### Text provided:

-----

Another Viking Incoming!
Hello all, my name is Jacob Johnson. I am part of the SCA and I am a history major. I enjoy the Viking period most, 793 c.e. to 1100 c.e. I want to get a kit as authentic as possible for a Russ Viking circa 950 who has traveled and traded far and wide. I wish to make a riveted iron chain mail shirt but I don't quite know how to do riveted, I am figuring out European 4-in-1, and I have no sources for iron wire or mail. I will be making an iron viking sword made from traditional pattern welding methods in a two burner forge. Any help with either of these or any more advice for the whole hit is helpful. I am basically making this kit form the ground up but I am a poor college student with no sewing experience and have only recently started researching textiles and clothing of the period. I appreciate your time, Bjorn Ulfricson
Hi.

My advice is that if you have the time to do so, play with the search function on these forums. You may be surprised at the wealth of knowledge you turn up. You will probably learn a lot of things about other periods and places by accident along with that which you are interested. ;)

-----

### Provided data:
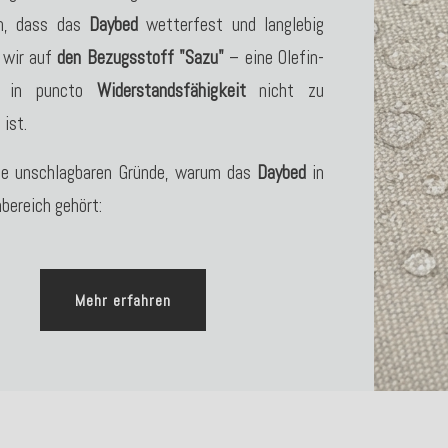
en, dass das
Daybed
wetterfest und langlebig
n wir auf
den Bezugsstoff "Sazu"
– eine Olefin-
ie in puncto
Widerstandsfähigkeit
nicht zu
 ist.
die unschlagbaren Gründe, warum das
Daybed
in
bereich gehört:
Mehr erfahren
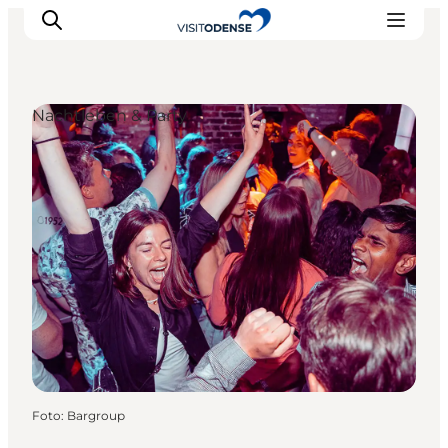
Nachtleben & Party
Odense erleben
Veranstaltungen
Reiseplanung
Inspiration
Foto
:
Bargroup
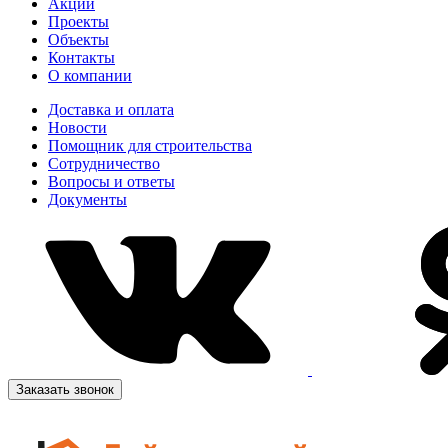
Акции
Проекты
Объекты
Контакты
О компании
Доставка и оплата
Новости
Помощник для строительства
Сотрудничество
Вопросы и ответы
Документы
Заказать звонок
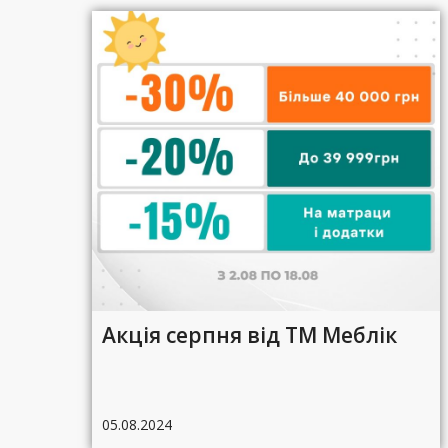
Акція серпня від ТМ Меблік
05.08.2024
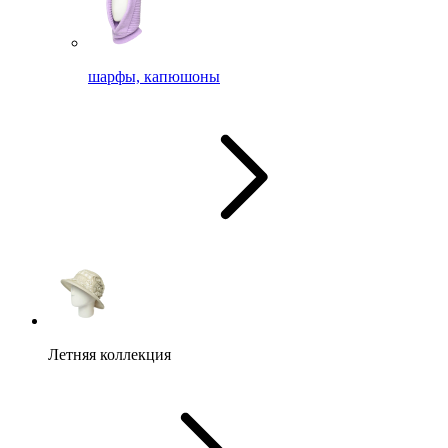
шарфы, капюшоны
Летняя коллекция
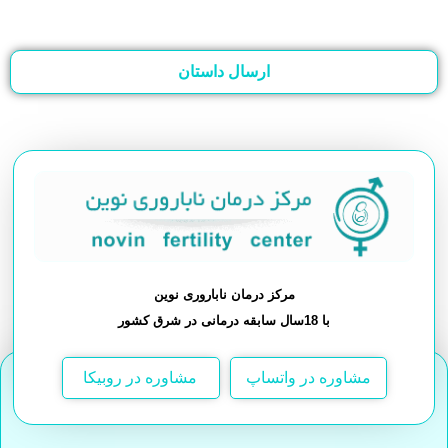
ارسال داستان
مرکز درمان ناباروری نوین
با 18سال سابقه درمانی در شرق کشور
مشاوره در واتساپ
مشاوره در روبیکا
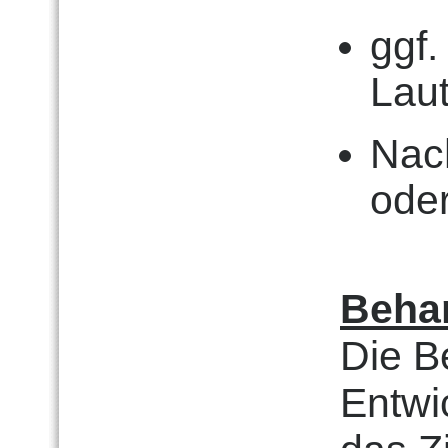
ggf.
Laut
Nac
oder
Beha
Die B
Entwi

-----

### What to work on:
a - Answer these questions from the forum post about building a Viking kit, marking each answer to match:
(i) What span of years does the writer give for the Viking period?
(ii) Which mail weave is the writer figuring out?
(iii) What does the reply suggest playing with on the forums?
b - Convert the lines of the records, everything from the line containing "Nachtleben & Party" down to the line containing "مشاوره در روبیکا", into a JSON list of strings with one string per line. Leave out the picture lines.
The forum post and the records are separate, unrelated material.

### Answers to the tasks:
a -
(i) 793 c.e. to 1100 c.e.
(ii) European 4-in-1
(iii) The search function

b -
[
  "Nachtleben & Party",
  "Odense erleben",
  "Veranstaltungen",
  "Reiseplanung",
  "Inspiration",
  "Foto",
  ":",
  "Bargroup",
  "Акции",
  "Проекты",
  "Объекты",
  "Контакты",
  "О компании",
  "Доставка и оплата",
  "Новости",
  "Помощник для строительства",
  "Сотрудничество",
  "Вопросы и ответы",
  "Документы",
  "Заказать звонок",
  "Акція серпня від ТМ Меблік",
  "05.08.2024",
  "шарфы, капюшоны",
  "Летняя коллекция",
  "ارسال داستان",
  "مرکز درمان ناباروری نوین",
  "با 18سال سابقه درمانی در شرق کشور",
  "مشاوره در واتساپ",
  "مشاوره در روبیکا"
]